Ao chegar ao apartamento da prima, local exatamente como o descrito acima, ele resolveu que iria esperar no carro, afinal na ida mamy revelou o porquê da visita, a dita prima estaria com um amigo que, após uns goles e tragos, receberia entidades que destrinchavam suas vidas passadas e futuras. Estacionou o carro à frente do prédio e viu mamy adentrando após apertar algum botão e sumir pela porta de ferro e vidro, diz ele que nesse momento que foi reparar com detalhes onde realmente estava, alguns poucos transeuntes passavam pelo local e suas caras sempre o faziam imaginar desfechos assustadores, então resolver sair dali também, pensou que ficando no apartamento da prima estaria mais seguro, acertou, em parte.
A primeira tarefa seria adivinhar qual o número apertar naquele imenso interfone de botões pequenos e iluminados, sem qualquer nome ou indicação teria que ser no chute, sem nenhuma equação matemática foi na sorte, depois de algumas respostas malcriadas uma senhora de voz trêmula e velha indicou o número certo a apertar.
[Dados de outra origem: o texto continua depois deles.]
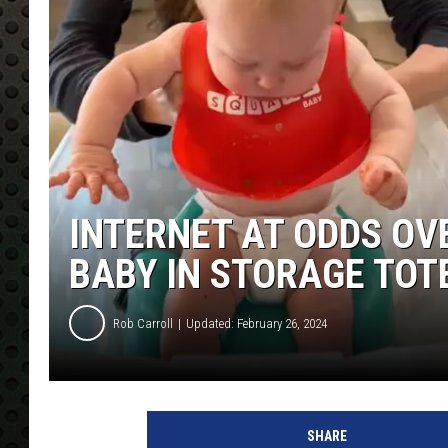
INTERNET AT ODDS O
BABY IN STORAGE TOT
Rob Carroll
Updated: February 26, 2024
SHARE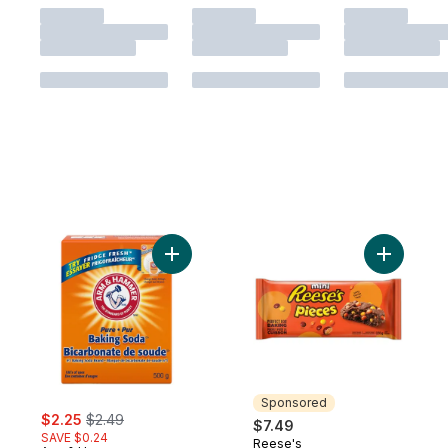
Add Baking Soda to cart
Add Piece
Sponsored
sale:
, formerly:
$2.25
$2.49
$7.49
SAVE $0.24
Reese's
Sponsored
A porta se abriu e dava num longo corredor, os elevadores ficavam à esquerda e tinham suas portas com rabiscos e dizeres de fácil identificação mesmo depois de algumas mãos de verniz, aguardou o pequeno, porém barulhento elevador chegar e subiu.
Na chegada ao andar já sentiu certo odor estranho, incenso misturado com charuto, velas e bebida, realmente deve ser explosivo. Com receio, mas sem ter o que fazer, tocou a campainha e aguardou alguns momentos que pareceram uma eternidade, ouviu uma voz conhecida pedindo que aguardasse um instante, o fez. A porta se abriu lentamente, de repente uma “figura” estranha estava entre ele e o apartamento, um senhor de meia idade, seu traje preto da cabeça aos pés ainda eram recobertos por um manto bicolor, por fora preto fosco e por dentro vermelho brilhante, uma barba desleixada e cabelos levemente compridos e despenteados, charuto na boa e segurando um copo americano de conteúdo alcoólico. Com a mão em riste e olhar fixo para os olhos do primo ele se apresentou: - Prazer, Exu Caveira
Conhecendo meu primo tenho certeza que ele preferiria os meliantes desconhecidos ao indivíduo com nome e sobrenome. Relutou, mas entrou, quando não se tem opção cometemos atos impensados. Ao primeiro passo recebeu uma borrifada de um desodorante spray, daqueles que ficam mesmo depois de quem o usa partir, e recebeu “ordens” do elemento, toda sua vida estava traçada e nada que fizesse poderia mudar, e assim foi, por horas a fio ouvindo, ora em tom rouco ora em gritos entusiásticos, os conselhos e histórias do autêntico e único representante oficial da marca Exu.
“Eu te disse que era roubada”, foram as palavras que declamei ao ouvir tal relato, agora ele aprendeu mais uma, a educação pode custar caro sem uma avaliação prévia. Já eu, continuei com a certeza absoluta que minha frase de efeito, por mais chocante que poderia parecer, tinha seu mérito e significado. NEM FODENDO VÉIA.